8K立体視、デプスデータ、ポイントクラウドデータ

巨大化の障害に関して、「負担とか処理時間を減らす目的で妥協すべきときは妥協しないと、やむを得ないんじゃないか」と考えはじめたという。そこで、負担や処理時間を減らす方法として、RGBに片面の奥行きデータに変えるRGBZをサポート。「RGBZは、片面しかRGBが入らないのですが、奥行きデータではステレオを推定できます」とのことで、シンプルでよりサイズの小さいフォーマットで作業ができる。また、アドビでは、PDFと並ぶVRに関するデータフォーマットとしてVDF(Volumetric data format)を提案中だという。

Bobotis氏は「アドビ側でデータの管理の負担を減らして、制作者がクリエイティブの部分をより出せる状況にならないとリアルコンテンツが面白くならない」と指摘。
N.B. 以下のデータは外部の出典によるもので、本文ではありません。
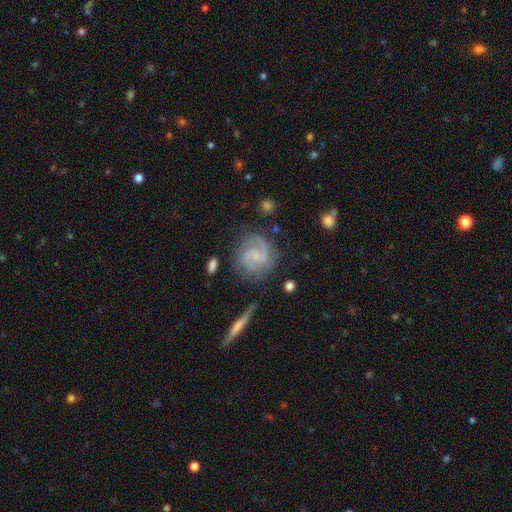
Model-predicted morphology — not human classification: featured or disk 83%, smooth 11%, star or artifact 6%. Down the decision tree: edge-on disk — no (98%); bar — no (48%); spiral arms — yes (96%); spiral arm count — 2 (81%); spiral winding — medium (49%); bulge size — small (55%); merging — none (75%).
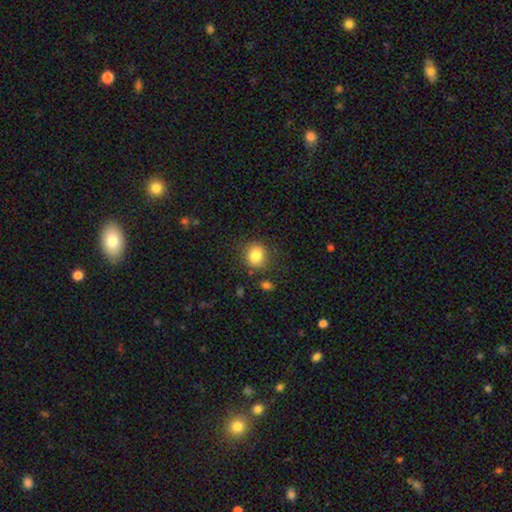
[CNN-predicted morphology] Smooth or featured? Predicted: smooth (p=0.83). How rounded? Predicted: round (p=0.79). Merging? Predicted: none (p=0.85).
VDFとは、データのフォーマットやコンテナのフォーマットを、アドビが1社ではなく、いろんなパートナーと協力しながらみんなが使えるような標識的なフォーマットを目指したものだと示した。

また、FacebookとGoogleがそれぞれ力を入れ始めてアドビも協力しているVR180をサポート。VR180はVR360ほどイマーシブではないが、制作の編集部分の負担がかなり減るので、同じ要素でより深いコンテンツを作れると話した。

最後に、リーダーシップの企業が導くのではなく、「コンテンツクリエイターの話を聞きながら、協力しながらツールの行方を見ていくのが大事」と語り、話をまとめた。